Call rates closed a tad lower at 4.40-4.50 inspite of advance tax outflows.Opening the day at 4.40-4.50%, call rates moved in a narrow band at sub-repos rate level on comfortable liquidity and subdued demand. At close, call rates were seen at its opening quotes. Reflecting the improved liquidity, subscriptions to the Reserve Bank Of India (RBI) repos showed substantial increase. The central bank accepted all 38 repos bids it received for Rs 24,815 crore at 4.5% as against the 36 bids for Rs 13,855 crore on Monday. The outflow number indicates liquidity, and that means there appears enough liquidity as of now, a dealer said. It is not clear at this point in time as to how the advance tax outflow figure of about Rs 8,500 crore will affect the market.

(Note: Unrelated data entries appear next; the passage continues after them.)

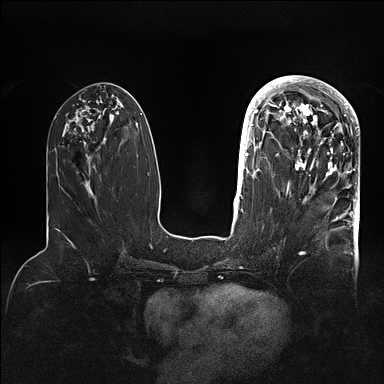
Breast MRI (dynamic contrast-enhanced), one axial slice. Slice 41 of 128 in the series (ordered by position). Dynamic contrast-enhanced series, time point 2 of 5 at this slice position (early post-contrast). 1.5 T. TE 2.1 ms, TR 4.4 ms. 1.6 mm slice thickness. 384 × 384 image matrix, field of view 340 × 340 mm. Female patient.
Annotated regions visible in this slice (semi-automatically segmented with operator editing):
- enhancing-tissue mask used for the functional tumour volume (all voxels passing the contrast-enhancement thresholds inside the analysis volume; usually the tumour): box from (x=269, y=80) to (x=359, y=202) px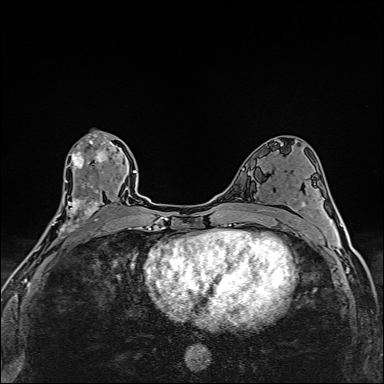
Breast MRI (dynamic contrast-enhanced), one axial slice; slice 81 of 160 in the series (ordered by position); dynamic contrast-enhanced series, time point 2 of 6 at this slice position (early post-contrast); 1.5 T; TE 2.4 ms, TR 5.2 ms; 1 mm slice thickness; 384 × 384 image matrix, field of view 290 × 290 mm. Female patient.
Structures marked on this image (semi-automatic segmentation, software-assisted and operator-edited):
- enhancing-tissue mask used for the functional tumour volume (all voxels passing the contrast-enhancement thresholds inside the analysis volume; usually the tumour): bounding box (x1, y1, x2, y2) in pixels: (54, 134, 104, 238)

The National Stock Exchange pegged its overnight Mibid and Mibor at 4.41% and 4.53% respectively.
FORECAST: Call rates seen holding current levels on Wednesday
The rupee slipped against the dollar on Tuesday after the Reserve Bank of India (RBI) lowered the ceiling on interest offered on non-resident external rupee (NRE) deposits to 100 basis points over Libor. Opening the day at 45.83/84, the rupee touched a low of 45.93 in early trades before recovering partially to 45.84/85 towards noon, five paise weaker than Mondays close of 45.79/80. The RBIs move to lower the ceiling on NRE deposits will discourage arbitrage-driven inflows, a dealer said. In later day trades, the rupee recovered boosted by inflows from foreign funds and exporters. At close, the rupee was seen at 45.8950/90. But dealers say that the rupee may be coming of its bull run, and the redemption of the $5.5 billion Resurgent India Bonds (RIB) bonds in October will give a clear picture. Foreign funds have infused about $2.7 billion into the bourses till date in 2003, up from the $740 million in 2002.
FORECAST: The rupee seen falling on Wednesday.
Forward premiums eased as the cut in non-resident external (NRE) deposit rates fired expectations that the RBI was in favour of lowering the interest rate differentials between the United States and India. The six-month forward opened at an annualised 0.94%, down from the previous close of 1.21%. At close, the rate was at 1.27%. A few importers were seen covering. September maturity dollars were were in short supply, a dealer with a forex brokerage said. The near-month premium for September 2003 closed at 4.5/6.5 paise, October 5/6 paise an November 7/9 paise. In the far forwards, March closed at 29/31 paise, April 35/37 paise and May at 41/42 paise. A few banks did buy-sell swaps. This saw premiums ease. The one-month forward premium eased to an annualised 1.61% from Fridays close of 1.77. There is a feeling that the SBI will be able to hold on atleast $2 bn on the maturity of the $5.5 bn Resurgent India Bonds which matures in October, a dealer said.
FORECAST: Premiums seen rising a tad on Wednesday.
Government security prices recovered after early losses as higher subscriptions to the repos auction propelled fresh buying support. Bond prices which opened weaker by 10-15 paise on liquidity concerns following the lowering the ceiling of interest rate on non-resident external (NRE) deposits, recovered as the increased repo subscriptions eased the liquidity concerns, a dealer said. Bond prices were marginally up by 5-10 paise in the post-trades as compared to their previous closing levels, pulling down yields by 2-3 basis points. The ten-year yield on the 7.27% 2013 was at 5.31%, down from 5.33%. There is a bit of selling especially at the longer end after the new cap on NRE deposits and there is a worry we may see a fund flight on maturity of the Resurgent India Bonds, a dealer at a state-run bank said.
FORECAST: Prices seen falling on Wednesday.